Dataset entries

------------

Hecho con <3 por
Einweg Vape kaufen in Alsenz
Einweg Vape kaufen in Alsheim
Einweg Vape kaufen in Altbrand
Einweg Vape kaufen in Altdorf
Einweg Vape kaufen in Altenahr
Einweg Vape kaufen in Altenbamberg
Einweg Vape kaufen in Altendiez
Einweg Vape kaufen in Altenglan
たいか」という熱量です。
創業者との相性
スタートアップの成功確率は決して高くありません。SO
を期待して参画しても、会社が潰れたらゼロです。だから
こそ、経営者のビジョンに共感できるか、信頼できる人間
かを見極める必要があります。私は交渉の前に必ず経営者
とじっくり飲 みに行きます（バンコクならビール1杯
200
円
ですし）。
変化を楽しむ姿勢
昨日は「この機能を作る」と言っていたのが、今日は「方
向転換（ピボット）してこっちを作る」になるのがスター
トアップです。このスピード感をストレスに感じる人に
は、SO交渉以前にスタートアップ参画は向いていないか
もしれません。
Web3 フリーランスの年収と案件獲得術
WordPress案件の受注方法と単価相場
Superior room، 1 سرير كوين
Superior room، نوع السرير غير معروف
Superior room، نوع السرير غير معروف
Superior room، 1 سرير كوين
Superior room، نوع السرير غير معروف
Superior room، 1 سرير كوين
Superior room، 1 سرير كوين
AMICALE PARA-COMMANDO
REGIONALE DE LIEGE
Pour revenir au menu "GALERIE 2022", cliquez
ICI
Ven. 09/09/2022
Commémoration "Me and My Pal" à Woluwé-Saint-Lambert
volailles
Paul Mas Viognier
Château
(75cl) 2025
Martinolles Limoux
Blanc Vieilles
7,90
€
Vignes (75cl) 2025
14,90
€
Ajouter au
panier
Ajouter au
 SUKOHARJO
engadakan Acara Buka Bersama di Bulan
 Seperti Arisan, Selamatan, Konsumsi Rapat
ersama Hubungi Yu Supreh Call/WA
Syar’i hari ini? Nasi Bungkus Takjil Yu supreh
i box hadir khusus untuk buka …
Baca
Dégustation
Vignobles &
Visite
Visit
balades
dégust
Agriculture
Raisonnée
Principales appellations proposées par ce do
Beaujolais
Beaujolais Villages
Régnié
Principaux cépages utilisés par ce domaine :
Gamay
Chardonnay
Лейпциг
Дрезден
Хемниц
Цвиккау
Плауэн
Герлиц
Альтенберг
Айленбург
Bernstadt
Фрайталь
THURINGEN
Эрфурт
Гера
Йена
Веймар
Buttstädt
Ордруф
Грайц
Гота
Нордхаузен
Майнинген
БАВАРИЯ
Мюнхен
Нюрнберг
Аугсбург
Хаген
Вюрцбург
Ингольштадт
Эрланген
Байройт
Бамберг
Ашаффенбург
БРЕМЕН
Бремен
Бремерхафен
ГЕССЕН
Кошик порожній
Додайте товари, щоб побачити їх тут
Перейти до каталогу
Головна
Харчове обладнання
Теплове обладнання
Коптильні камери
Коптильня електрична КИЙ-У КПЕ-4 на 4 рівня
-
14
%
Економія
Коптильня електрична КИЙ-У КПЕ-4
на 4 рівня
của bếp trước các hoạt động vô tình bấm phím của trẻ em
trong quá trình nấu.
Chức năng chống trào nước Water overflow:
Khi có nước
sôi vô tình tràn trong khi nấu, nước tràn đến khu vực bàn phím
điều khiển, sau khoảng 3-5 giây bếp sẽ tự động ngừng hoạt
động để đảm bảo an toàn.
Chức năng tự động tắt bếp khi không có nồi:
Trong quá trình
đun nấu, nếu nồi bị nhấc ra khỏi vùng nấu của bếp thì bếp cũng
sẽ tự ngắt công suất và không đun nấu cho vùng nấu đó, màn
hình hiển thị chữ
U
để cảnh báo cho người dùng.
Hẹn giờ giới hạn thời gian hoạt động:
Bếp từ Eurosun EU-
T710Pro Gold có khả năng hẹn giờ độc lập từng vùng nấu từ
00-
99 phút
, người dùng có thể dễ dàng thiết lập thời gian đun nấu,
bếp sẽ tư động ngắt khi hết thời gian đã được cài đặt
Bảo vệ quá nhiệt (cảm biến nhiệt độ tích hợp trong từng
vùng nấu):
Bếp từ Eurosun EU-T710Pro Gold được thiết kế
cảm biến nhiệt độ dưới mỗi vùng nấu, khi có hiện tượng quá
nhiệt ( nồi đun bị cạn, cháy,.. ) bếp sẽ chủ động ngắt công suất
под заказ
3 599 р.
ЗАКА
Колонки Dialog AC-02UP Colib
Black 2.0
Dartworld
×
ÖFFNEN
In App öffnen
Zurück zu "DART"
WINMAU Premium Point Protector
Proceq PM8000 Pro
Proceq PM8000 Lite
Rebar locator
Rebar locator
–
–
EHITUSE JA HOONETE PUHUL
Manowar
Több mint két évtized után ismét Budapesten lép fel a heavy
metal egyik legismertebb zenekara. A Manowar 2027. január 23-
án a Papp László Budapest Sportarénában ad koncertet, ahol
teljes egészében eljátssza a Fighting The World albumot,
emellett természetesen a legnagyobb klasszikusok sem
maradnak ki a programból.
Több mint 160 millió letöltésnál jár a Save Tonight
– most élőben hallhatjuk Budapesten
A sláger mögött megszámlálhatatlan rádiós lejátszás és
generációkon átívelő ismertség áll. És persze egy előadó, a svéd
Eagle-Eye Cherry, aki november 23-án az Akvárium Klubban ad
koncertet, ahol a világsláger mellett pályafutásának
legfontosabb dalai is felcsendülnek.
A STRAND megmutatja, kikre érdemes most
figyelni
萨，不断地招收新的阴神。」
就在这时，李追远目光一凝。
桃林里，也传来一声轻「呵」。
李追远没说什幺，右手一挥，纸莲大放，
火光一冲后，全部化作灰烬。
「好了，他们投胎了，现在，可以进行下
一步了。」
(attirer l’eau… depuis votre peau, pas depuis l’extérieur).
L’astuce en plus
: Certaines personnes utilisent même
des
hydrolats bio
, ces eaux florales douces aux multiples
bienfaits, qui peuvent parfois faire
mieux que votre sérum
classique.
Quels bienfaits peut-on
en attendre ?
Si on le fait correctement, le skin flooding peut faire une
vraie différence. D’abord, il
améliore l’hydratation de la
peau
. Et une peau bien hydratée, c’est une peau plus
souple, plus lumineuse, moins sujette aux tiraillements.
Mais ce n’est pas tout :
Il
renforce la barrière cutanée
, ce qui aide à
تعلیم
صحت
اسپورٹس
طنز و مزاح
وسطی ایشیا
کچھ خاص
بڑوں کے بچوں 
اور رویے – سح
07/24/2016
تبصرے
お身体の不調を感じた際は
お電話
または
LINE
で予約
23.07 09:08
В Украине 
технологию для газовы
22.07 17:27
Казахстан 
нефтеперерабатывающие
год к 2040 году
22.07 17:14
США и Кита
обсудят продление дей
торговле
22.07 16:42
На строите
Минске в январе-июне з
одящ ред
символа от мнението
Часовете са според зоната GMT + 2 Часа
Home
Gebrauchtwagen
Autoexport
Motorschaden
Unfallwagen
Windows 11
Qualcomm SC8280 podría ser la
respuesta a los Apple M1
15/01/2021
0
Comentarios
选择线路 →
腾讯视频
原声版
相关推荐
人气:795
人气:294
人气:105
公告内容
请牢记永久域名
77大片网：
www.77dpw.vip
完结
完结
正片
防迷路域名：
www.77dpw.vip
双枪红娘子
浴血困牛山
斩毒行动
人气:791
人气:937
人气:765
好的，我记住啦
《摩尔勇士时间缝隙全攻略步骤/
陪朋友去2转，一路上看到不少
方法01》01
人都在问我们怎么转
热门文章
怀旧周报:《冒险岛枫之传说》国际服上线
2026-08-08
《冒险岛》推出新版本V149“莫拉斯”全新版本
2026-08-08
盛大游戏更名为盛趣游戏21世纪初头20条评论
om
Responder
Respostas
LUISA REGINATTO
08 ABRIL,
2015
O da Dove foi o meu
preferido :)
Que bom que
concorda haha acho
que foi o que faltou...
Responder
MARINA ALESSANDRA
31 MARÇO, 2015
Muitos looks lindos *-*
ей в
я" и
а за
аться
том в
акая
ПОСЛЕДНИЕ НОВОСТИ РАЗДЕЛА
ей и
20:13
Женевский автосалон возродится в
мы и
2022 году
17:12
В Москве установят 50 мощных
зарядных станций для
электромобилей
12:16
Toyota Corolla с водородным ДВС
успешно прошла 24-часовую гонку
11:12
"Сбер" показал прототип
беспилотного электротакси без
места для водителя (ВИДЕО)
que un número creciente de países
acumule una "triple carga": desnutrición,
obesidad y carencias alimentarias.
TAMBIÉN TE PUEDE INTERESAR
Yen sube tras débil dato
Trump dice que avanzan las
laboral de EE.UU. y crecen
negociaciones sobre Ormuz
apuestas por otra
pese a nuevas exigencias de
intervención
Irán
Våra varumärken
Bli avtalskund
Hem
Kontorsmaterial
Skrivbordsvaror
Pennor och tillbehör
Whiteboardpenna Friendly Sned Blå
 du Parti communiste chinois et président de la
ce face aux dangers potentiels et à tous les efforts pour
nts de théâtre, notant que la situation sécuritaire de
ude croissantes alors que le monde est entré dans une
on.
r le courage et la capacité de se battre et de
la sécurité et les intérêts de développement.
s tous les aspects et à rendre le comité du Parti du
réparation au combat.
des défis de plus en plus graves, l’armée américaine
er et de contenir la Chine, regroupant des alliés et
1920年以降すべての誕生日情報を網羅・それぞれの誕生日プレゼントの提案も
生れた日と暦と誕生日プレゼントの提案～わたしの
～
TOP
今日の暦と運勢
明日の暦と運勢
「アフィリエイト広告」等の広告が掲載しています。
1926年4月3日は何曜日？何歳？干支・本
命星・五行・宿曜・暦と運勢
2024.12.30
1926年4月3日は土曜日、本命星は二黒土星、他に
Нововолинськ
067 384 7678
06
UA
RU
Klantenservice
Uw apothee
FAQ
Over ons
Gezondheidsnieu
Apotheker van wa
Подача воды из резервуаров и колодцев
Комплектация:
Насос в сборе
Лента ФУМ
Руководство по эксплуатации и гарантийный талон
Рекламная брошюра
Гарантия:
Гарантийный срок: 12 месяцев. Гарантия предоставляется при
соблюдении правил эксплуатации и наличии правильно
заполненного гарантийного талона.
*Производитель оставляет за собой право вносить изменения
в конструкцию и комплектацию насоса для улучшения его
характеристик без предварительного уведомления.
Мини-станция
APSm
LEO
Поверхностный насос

------------

### Goal of the exercise
Please pull out every line in the data above that contains the string "gian". Matching is case-sensitive.

### Written response
Hẹn giờ giới hạn thời gian hoạt động:
, người dùng có thể dễ dàng thiết lập thời gian đun nấu,
bếp sẽ tư động ngắt khi hết thời gian đã được cài đặt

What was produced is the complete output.